Task brief:
Copy out the lines of every item below, substituting "vernacular name" for each "common name" and leaving everything else unchanged.

Dataset entries:

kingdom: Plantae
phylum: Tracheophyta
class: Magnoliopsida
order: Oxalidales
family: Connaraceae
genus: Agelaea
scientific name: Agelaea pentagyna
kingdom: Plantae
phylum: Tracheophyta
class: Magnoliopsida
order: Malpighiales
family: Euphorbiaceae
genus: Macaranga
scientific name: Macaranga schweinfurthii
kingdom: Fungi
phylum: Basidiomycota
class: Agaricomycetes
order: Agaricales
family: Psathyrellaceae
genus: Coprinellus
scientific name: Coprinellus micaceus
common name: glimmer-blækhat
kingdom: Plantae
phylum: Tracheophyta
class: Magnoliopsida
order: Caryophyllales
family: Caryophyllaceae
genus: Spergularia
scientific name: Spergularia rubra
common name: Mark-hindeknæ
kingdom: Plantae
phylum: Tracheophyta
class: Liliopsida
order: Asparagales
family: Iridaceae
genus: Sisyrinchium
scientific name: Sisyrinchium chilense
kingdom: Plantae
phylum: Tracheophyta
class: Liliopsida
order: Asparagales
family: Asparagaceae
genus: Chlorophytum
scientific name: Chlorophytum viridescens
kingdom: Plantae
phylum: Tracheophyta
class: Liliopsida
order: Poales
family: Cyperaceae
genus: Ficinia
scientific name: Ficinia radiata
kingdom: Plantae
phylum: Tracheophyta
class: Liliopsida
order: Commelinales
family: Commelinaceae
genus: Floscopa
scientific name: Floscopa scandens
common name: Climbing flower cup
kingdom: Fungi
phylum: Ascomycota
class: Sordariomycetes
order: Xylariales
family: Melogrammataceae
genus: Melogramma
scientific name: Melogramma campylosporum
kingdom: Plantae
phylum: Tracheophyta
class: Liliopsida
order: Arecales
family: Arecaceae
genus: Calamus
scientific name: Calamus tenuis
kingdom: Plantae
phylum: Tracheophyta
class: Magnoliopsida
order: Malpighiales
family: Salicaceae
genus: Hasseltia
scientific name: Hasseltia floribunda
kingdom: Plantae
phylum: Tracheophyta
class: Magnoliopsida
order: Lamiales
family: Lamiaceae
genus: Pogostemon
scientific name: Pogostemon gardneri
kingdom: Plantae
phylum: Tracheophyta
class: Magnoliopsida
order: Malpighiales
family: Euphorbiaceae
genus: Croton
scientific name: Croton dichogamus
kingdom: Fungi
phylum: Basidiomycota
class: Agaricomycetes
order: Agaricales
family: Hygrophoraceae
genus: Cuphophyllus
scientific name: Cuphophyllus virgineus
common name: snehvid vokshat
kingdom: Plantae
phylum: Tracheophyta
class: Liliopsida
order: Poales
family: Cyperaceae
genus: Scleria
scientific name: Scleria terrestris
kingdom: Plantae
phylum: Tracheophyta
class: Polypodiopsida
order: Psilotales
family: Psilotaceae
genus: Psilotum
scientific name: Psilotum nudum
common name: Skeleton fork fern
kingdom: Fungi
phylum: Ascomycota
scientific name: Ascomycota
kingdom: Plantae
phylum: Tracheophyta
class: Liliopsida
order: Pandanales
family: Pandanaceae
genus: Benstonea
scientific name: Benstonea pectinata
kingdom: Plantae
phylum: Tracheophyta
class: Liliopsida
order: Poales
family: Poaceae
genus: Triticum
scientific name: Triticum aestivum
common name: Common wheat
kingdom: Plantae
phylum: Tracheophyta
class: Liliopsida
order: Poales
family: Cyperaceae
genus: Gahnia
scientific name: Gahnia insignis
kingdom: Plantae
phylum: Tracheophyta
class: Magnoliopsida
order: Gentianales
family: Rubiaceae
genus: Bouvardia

Task output:
kingdom: Plantae
phylum: Tracheophyta
class: Magnoliopsida
order: Oxalidales
family: Connaraceae
genus: Agelaea
scientific name: Agelaea pentagyna
kingdom: Plantae
phylum: Tracheophyta
class: Magnoliopsida
order: Malpighiales
family: Euphorbiaceae
genus: Macaranga
scientific name: Macaranga schweinfurthii
kingdom: Fungi
phylum: Basidiomycota
class: Agaricomycetes
order: Agaricales
family: Psathyrellaceae
genus: Coprinellus
scientific name: Coprinellus micaceus
vernacular name: glimmer-blækhat
kingdom: Plantae
phylum: Tracheophyta
class: Magnoliopsida
order: Caryophyllales
family: Caryophyllaceae
genus: Spergularia
scientific name: Spergularia rubra
vernacular name: Mark-hindeknæ
kingdom: Plantae
phylum: Tracheophyta
class: Liliopsida
order: Asparagales
family: Iridaceae
genus: Sisyrinchium
scientific name: Sisyrinchium chilense
kingdom: Plantae
phylum: Tracheophyta
class: Liliopsida
order: Asparagales
family: Asparagaceae
genus: Chlorophytum
scientific name: Chlorophytum viridescens
kingdom: Plantae
phylum: Tracheophyta
class: Liliopsida
order: Poales
family: Cyperaceae
genus: Ficinia
scientific name: Ficinia radiata
kingdom: Plantae
phylum: Tracheophyta
class: Liliopsida
order: Commelinales
family: Commelinaceae
genus: Floscopa
scientific name: Floscopa scandens
vernacular name: Climbing flower cup
kingdom: Fungi
phylum: Ascomycota
class: Sordariomycetes
order: Xylariales
family: Melogrammataceae
genus: Melogramma
scientific name: Melogramma campylosporum
kingdom: Plantae
phylum: Tracheophyta
class: Liliopsida
order: Arecales
family: Arecaceae
genus: Calamus
scientific name: Calamus tenuis
kingdom: Plantae
phylum: Tracheophyta
class: Magnoliopsida
order: Malpighiales
family: Salicaceae
genus: Hasseltia
scientific name: Hasseltia floribunda
kingdom: Plantae
phylum: Tracheophyta
class: Magnoliopsida
order: Lamiales
family: Lamiaceae
genus: Pogostemon
scientific name: Pogostemon gardneri
kingdom: Plantae
phylum: Tracheophyta
class: Magnoliopsida
order: Malpighiales
family: Euphorbiaceae
genus: Croton
scientific name: Croton dichogamus
kingdom: Fungi
phylum: Basidiomycota
class: Agaricomycetes
order: Agaricales
family: Hygrophoraceae
genus: Cuphophyllus
scientific name: Cuphophyllus virgineus
vernacular name: snehvid vokshat
kingdom: Plantae
phylum: Tracheophyta
class: Liliopsida
order: Poales
family: Cyperaceae
genus: Scleria
scientific name: Scleria terrestris
kingdom: Plantae
phylum: Tracheophyta
class: Polypodiopsida
order: Psilotales
family: Psilotaceae
genus: Psilotum
scientific name: Psilotum nudum
vernacular name: Skeleton fork fern
kingdom: Fungi
phylum: Ascomycota
scientific name: Ascomycota
kingdom: Plantae
phylum: Tracheophyta
class: Liliopsida
order: Pandanales
family: Pandanaceae
genus: Benstonea
scientific name: Benstonea pectinata
kingdom: Plantae
phylum: Tracheophyta
class: Liliopsida
order: Poales
family: Poaceae
genus: Triticum
scientific name: Triticum aestivum
vernacular name: Common wheat
kingdom: Plantae
phylum: Tracheophyta
class: Liliopsida
order: Poales
family: Cyperaceae
genus: Gahnia
scientific name: Gahnia insignis
kingdom: Plantae
phylum: Tracheophyta
class: Magnoliopsida
order: Gentianales
family: Rubiaceae
genus: Bouvardia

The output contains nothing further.